Ну, а что? Гибель не доказана. Просто некомфортно. В конце концов, никто с открытых пространств не возвращался, но ведь никто и трупы не находил. Значит, выживали. Конечно, никто и не искал. Но ведь и не находили же…
Изгнанный тогда стоял скрюченный, схвативший себя за плечи обеими руками, как же его звали, кажется, Максим, стоял с открытым ртом. Потом кинулся в сторону остановки, но люди сомкнули ряды. Сосед взвыл, попятился, начал озираться и с криком убежал. Крик слышался потом ещё очень долго. Уже подошёл автобус, а сосед всё ещё был жив… Олег начал сомневаться, а правильно ли? А стоило ли так поступать с надоевшим жильцом? Он читал этот вопрос на лицах тех, кто стоял рядом. Но вот все уселись в автобус, крик мало-помалу отдалился, на лица пассажиров вернулись улыбки, расцвела всевозможными интонациями женская болтовня. Мужчины стали как-то особенно вежливы в этой поездке: уступали места, подавали дамам руки. Словно бы эти мелочи могли загладить сегодняшнее утреннее уби… Нет, трупы не находят. Значит, страшного не случилось.

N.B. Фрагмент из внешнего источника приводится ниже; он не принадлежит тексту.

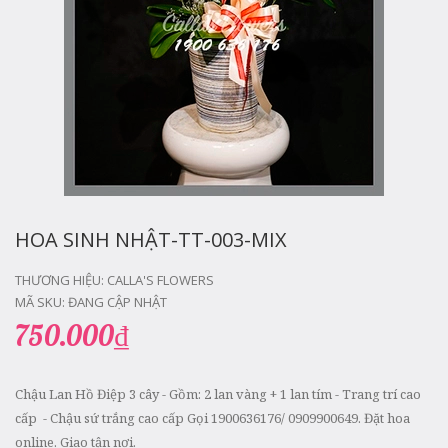
HOA SINH NHẬT-TT-003-MIX
THƯƠNG HIỆU:
CALLA'S FLOWERS
MÃ SKU:
ĐANG CẬP NHẬT
750.000₫
Chậu Lan Hồ Điệp 3 cây - Gồm: 2 lan vàng + 1 lan tím - Trang trí cao
cấp - Chậu sứ trắng cao cấp Gọi 1900636176/ 0909900649. Đặt hoa
online. Giao tận nơi.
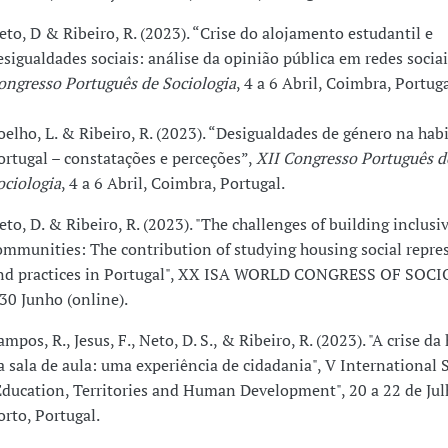
eto, D & Ribeiro, R. (2023). “Crise do alojamento estudantil e
esigualdades sociais: análise da opinião pública em redes socia
ongresso Português de Sociologia
, 4 a 6 Abril, Coimbra, Portuga
oelho, L. & Ribeiro, R. (2023). “Desigualdades de género na hab
ortugal – constatações e perceções”,
XII Congresso Português d
ociologia
, 4 a 6 Abril, Coimbra, Portugal.
eto, D. & Ribeiro, R. (2023). "The challenges of building inclusi
ommunities: The contribution of studying housing social repre
nd practices in Portugal", XX ISA WORLD CONGRESS OF SOCI
 30 Junho (online).
ampos, R., Jesus, F., Neto, D. S., & Ribeiro, R. (2023). "A crise da
a sala de aula: uma experiência de cidadania", V International
Education, Territories and Human Development", 20 a 22 de Ju
orto, Portugal.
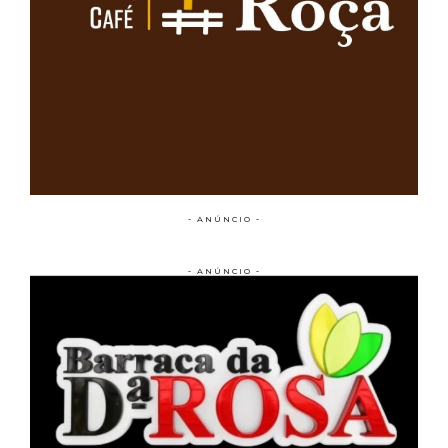
- ANÚNCIO -
- ANÚNCIO -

И сегодня тоже подошёл автобус. И все, как обычно, разместились внутри, занимая жёсткие холодные кресла. И, как обычно, автобус мягко проследовал в туннель до метро. Но всё же тревога снова нахлынула на Олега. Обычный день летел ко всем чертям, не давая ни на мгновение предаться обычным мыслям. Что-то выворачивало Олега изнутри. Что-то, чья-то неведомая рука шарила по закоулкам его души, открывая старые сундуки, залезая в опутанные паутиной шкатулки, скреблась в закрытые двери, пытаясь найти что-то и вытащить это на свет.